By Craig Fields
Well sports fans the NBA Conference Finals are here, and I have to admit, I didn’t necessarily see this one coming. However, after a wild ride through the first two rounds, we have finally come down to the best four teams in the NBA.
The two teams that headline the Eastern Conference are the Indiana Pacers and the Miami Heat. Now at the beginning of the season I thought that it was a foregone conclusion that these two teams would meet up in the battle of the best of the east. But, 82 games makes a season and it was quite a ride for this Indiana Pacers team.
They saw both highlights and lowlights. They experienced a time of being called the best team in the league, to being called a dysfunctional, probable let down in the playoffs. They went from having a bonafide MVP candidate in Paul George at the beginning of the season to having a leader who was seemingly not ready for the title of “leader of a NBA Championship Contender”.
Of the two teams in the Eastern Conference Finals, the Pacers definitely had the tougher path. Being pushed to the brink of elimination after falling to the Atlanta Hawks, 3-2 in the series, really seemed to light the necessary fire to bring out the best in these Pacers.
Jeff Teague and Paul Millsap of the Atlanta Hawks really carved up a defensively sound team. Those two players, mixed in with a slew of role players, almost sent the Pacers packing prematurely.
There was also drama in the Pacer locker room that seemed to cause division which led to more than a couple of lackluster performances from big man Roy Hibbert and swingman Paul George.
The Pacer’s troubles and problems started long before the first round of the playoffs. Some people point to the initial trade of Danny Granger for Evan Turner and Lavoy Allen. Others might point to the acquisition of Andrew Bynum as the start of the Pacers problem. Some may say that it was a tandem of both of these things.
Whatever the problem was, it definitely seems to be over now. The Pacers led wire to wire in Game 1 of the ECF vs. the Heat and looked every bit the championship contender that they were projected to be preseason.
The Miami Heat on the other hand have been pretty consistent throughout the entire season.

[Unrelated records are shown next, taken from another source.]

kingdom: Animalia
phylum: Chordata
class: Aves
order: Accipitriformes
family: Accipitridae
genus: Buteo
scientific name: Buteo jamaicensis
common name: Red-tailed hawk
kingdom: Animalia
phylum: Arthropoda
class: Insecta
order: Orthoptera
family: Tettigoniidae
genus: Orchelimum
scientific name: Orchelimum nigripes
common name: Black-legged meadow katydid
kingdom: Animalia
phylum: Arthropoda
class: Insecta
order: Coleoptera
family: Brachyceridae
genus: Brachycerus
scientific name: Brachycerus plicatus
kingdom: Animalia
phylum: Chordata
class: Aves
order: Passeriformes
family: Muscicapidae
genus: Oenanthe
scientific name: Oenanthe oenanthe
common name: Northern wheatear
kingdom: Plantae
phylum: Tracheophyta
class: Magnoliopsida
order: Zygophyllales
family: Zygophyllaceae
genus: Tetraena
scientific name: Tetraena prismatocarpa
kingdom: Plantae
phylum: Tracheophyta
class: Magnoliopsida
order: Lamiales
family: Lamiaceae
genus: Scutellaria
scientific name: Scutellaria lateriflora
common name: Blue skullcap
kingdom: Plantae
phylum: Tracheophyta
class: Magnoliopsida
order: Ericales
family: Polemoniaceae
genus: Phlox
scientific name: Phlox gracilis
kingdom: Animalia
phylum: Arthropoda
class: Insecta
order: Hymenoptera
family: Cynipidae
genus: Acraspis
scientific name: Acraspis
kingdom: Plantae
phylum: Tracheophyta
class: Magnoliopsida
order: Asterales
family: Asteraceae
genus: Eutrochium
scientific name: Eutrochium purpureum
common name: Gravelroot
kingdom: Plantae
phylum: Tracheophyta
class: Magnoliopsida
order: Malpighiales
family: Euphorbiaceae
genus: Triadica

Sure they had their moments of win streaks and minor losing streaks, but overall they pretty much played the part of the defending champs. When you thought Miami Heat basketball you thought “steady as she does it”.
The same can be said about the San Antonio Spurs. Someone needs to find a way to transform people into insects successfully because I would love to be a fly on the wall during that front office’s meetings. How on Earth can they continue to be that good and bring in people who fit their philosophy so flawlessly and consistently. The San Antonio Spurs have the best front office in NBA.
They also look poised to represent the Western Conference in this year’s NBA Finals for the second year in a row. After downing the Oklahoma City Thunder 122-105 in Game 1 of the Western Conference Finals, it seems like only a matter of time now.
Speaking of the OKC Thunder, they round out the four teams left in the tournament. Unfortunately for them, their starting power forward, Serge Ibaka was injured in the series against the LA Clippers and will be unavailable for the rest of these playoffs. They just can not seem to stay healthy during this time of year.
In last year’s playoffs, Russell Westbrook went down with a knee injury in round one against the Houston Rockets. This year Serge Ibaka went down in the second round against the LA Clippers.
Now I’m not saying that the Thunder can not win this series, but I am saying that it will be very difficult. Tim Duncan had 27 points because power forward stand-in Nick Collison and rookie center Steven Adams could not figure out a way to slow down the now 38-year-old perennial all-star.
The reason that the Thunder were able to sweep the Spurs in the regular season was due in large part to Ibaka being able to not only slow down Tim Duncan, but make him uncomfortable defensively as well. Ibaka has the ability to not only drive the ball and hit the mid-range jumper, but he can step out on the perimeter and hit the three as well.
Neither Steven Adams nor Nick Collison have that combination of abilities. Putting Kevin Durant at the power forward position is not really option as well because as much as Durant is great at playing offense, playing defense is not his thing at all. Duncan is too big and skilled down on the low block for wiry framed Durant to deal with.
This year’s playoffs have been very entertaining to say the least. Watching both number one seeds in each conference pushed to game 7’s by the eighth seeds was both exhilarating and unexpected. The veteran laden Brooklyn Nets took down the young, fiery, hot-shot Toronto Raptors. That series along with the Atlanta/Indiana series really helped to shine a hopeful ray of light on a conference that really looked weak all season long.
With the NBA Finals right around the corner, we can only hope that some of the magic that has been present in this year’s playoffs will find its way to these conference finals.